= REQUIRED ACTION =
Return the text of each item below line for line, without changing a single character.

= DATASET CONTENT =

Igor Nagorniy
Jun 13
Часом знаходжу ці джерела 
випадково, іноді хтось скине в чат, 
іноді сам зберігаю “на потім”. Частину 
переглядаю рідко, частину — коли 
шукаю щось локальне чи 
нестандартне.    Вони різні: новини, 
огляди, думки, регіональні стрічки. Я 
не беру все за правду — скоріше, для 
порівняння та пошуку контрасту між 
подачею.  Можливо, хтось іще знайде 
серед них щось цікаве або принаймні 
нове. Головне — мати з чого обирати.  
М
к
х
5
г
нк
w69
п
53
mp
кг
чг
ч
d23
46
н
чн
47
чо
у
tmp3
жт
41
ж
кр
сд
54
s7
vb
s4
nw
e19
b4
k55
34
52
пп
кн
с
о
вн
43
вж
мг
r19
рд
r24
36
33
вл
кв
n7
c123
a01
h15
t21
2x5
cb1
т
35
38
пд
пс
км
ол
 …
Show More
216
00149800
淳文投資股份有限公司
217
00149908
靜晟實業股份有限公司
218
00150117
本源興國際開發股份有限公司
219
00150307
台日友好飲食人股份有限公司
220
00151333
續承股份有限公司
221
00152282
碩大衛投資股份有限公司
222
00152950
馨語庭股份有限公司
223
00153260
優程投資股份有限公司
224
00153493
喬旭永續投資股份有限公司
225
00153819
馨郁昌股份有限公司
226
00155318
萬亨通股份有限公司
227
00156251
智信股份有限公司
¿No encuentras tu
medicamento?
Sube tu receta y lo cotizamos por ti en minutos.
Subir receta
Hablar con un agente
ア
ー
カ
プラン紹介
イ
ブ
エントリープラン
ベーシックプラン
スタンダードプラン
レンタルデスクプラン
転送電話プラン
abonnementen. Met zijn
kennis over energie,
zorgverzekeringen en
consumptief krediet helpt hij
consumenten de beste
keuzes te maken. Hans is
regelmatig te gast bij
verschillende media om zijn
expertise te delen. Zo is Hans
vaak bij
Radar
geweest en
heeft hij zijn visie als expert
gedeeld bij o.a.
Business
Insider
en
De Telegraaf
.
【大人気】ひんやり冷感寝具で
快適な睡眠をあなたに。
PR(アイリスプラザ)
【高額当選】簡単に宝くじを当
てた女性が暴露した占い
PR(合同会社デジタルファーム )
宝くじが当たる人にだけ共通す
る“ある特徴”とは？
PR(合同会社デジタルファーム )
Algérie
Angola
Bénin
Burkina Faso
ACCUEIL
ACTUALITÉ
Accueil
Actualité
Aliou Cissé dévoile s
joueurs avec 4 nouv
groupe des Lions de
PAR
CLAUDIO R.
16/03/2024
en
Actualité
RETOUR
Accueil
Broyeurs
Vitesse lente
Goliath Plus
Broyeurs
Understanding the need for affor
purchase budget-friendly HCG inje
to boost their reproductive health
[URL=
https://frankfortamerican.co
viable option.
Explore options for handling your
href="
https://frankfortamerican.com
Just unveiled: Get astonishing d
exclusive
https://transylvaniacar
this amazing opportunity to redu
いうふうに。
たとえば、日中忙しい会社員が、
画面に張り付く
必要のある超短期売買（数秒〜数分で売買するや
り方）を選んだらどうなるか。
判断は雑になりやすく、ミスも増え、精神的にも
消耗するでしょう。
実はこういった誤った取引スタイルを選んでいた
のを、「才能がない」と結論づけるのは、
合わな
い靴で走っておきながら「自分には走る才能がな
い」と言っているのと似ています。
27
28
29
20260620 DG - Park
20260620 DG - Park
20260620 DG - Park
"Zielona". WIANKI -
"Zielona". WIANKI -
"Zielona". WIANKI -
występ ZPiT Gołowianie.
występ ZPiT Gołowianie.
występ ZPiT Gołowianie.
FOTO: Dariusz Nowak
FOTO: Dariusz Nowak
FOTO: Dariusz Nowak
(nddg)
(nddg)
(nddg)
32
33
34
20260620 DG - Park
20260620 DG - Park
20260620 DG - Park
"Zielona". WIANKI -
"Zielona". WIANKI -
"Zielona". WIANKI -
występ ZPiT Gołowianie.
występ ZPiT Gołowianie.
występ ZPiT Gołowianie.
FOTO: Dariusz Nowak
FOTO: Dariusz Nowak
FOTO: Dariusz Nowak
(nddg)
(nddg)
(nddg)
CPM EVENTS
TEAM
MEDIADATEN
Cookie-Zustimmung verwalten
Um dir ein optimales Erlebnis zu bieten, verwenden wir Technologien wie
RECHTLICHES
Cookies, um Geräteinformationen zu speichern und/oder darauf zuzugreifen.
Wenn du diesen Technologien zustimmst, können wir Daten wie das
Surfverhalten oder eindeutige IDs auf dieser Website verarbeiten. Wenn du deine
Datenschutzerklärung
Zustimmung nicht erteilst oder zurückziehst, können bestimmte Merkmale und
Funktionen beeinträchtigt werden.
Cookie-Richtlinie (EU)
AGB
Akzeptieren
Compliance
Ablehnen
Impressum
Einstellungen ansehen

= TASK RESULT =
Igor Nagorniy
Jun 13
Часом знаходжу ці джерела 
випадково, іноді хтось скине в чат, 
іноді сам зберігаю “на потім”. Частину 
переглядаю рідко, частину — коли 
шукаю щось локальне чи 
нестандартне.    Вони різні: новини, 
огляди, думки, регіональні стрічки. Я 
не беру все за правду — скоріше, для 
порівняння та пошуку контрасту між 
подачею.  Можливо, хтось іще знайде 
серед них щось цікаве або принаймні 
нове. Головне — мати з чого обирати.  
М
к
х
5
г
нк
w69
п
53
mp
кг
чг
ч
d23
46
н
чн
47
чо
у
tmp3
жт
41
ж
кр
сд
54
s7
vb
s4
nw
e19
b4
k55
34
52
пп
кн
с
о
вн
43
вж
мг
r19
рд
r24
36
33
вл
кв
n7
c123
a01
h15
t21
2x5
cb1
т
35
38
пд
пс
км
ол
 …
Show More
216
00149800
淳文投資股份有限公司
217
00149908
靜晟實業股份有限公司
218
00150117
本源興國際開發股份有限公司
219
00150307
台日友好飲食人股份有限公司
220
00151333
續承股份有限公司
221
00152282
碩大衛投資股份有限公司
222
00152950
馨語庭股份有限公司
223
00153260
優程投資股份有限公司
224
00153493
喬旭永續投資股份有限公司
225
00153819
馨郁昌股份有限公司
226
00155318
萬亨通股份有限公司
227
00156251
智信股份有限公司
¿No encuentras tu
medicamento?
Sube tu receta y lo cotizamos por ti en minutos.
Subir receta
Hablar con un agente
ア
ー
カ
プラン紹介
イ
ブ
エントリープラン
ベーシックプラン
スタンダードプラン
レンタルデスクプラン
転送電話プラン
abonnementen. Met zijn
kennis over energie,
zorgverzekeringen en
consumptief krediet helpt hij
consumenten de beste
keuzes te maken. Hans is
regelmatig te gast bij
verschillende media om zijn
expertise te delen. Zo is Hans
vaak bij
Radar
geweest en
heeft hij zijn visie als expert
gedeeld bij o.a.
Business
Insider
en
De Telegraaf
.
【大人気】ひんやり冷感寝具で
快適な睡眠をあなたに。
PR(アイリスプラザ)
【高額当選】簡単に宝くじを当
てた女性が暴露した占い
PR(合同会社デジタルファーム )
宝くじが当たる人にだけ共通す
る“ある特徴”とは？
PR(合同会社デジタルファーム )
Algérie
Angola
Bénin
Burkina Faso
ACCUEIL
ACTUALITÉ
Accueil
Actualité
Aliou Cissé dévoile s
joueurs avec 4 nouv
groupe des Lions de
PAR
CLAUDIO R.
16/03/2024
en
Actualité
RETOUR
Accueil
Broyeurs
Vitesse lente
Goliath Plus
Broyeurs
Understanding the need for affor
purchase budget-friendly HCG inje
to boost their reproductive health
[URL=
https://frankfortamerican.co
viable option.
Explore options for handling your
href="
https://frankfortamerican.com
Just unveiled: Get astonishing d
exclusive
https://transylvaniacar
this amazing opportunity to redu
いうふうに。
たとえば、日中忙しい会社員が、
画面に張り付く
必要のある超短期売買（数秒〜数分で売買するや
り方）を選んだらどうなるか。
判断は雑になりやすく、ミスも増え、精神的にも
消耗するでしょう。
実はこういった誤った取引スタイルを選んでいた
のを、「才能がない」と結論づけるのは、
合わな
い靴で走っておきながら「自分には走る才能がな
い」と言っているのと似ています。
27
28
29
20260620 DG - Park
20260620 DG - Park
20260620 DG - Park
"Zielona". WIANKI -
"Zielona". WIANKI -
"Zielona". WIANKI -
występ ZPiT Gołowianie.
występ ZPiT Gołowianie.
występ ZPiT Gołowianie.
FOTO: Dariusz Nowak
FOTO: Dariusz Nowak
FOTO: Dariusz Nowak
(nddg)
(nddg)
(nddg)
32
33
34
20260620 DG - Park
20260620 DG - Park
20260620 DG - Park
"Zielona". WIANKI -
"Zielona". WIANKI -
"Zielona". WIANKI -
występ ZPiT Gołowianie.
występ ZPiT Gołowianie.
występ ZPiT Gołowianie.
FOTO: Dariusz Nowak
FOTO: Dariusz Nowak
FOTO: Dariusz Nowak
(nddg)
(nddg)
(nddg)
CPM EVENTS
TEAM
MEDIADATEN
Cookie-Zustimmung verwalten
Um dir ein optimales Erlebnis zu bieten, verwenden wir Technologien wie
RECHTLICHES
Cookies, um Geräteinformationen zu speichern und/oder darauf zuzugreifen.
Wenn du diesen Technologien zustimmst, können wir Daten wie das
Surfverhalten oder eindeutige IDs auf dieser Website verarbeiten. Wenn du deine
Datenschutzerklärung
Zustimmung nicht erteilst oder zurückziehst, können bestimmte Merkmale und
Funktionen beeinträchtigt werden.
Cookie-Richtlinie (EU)
AGB
Akzeptieren
Compliance
Ablehnen
Impressum
Einstellungen ansehen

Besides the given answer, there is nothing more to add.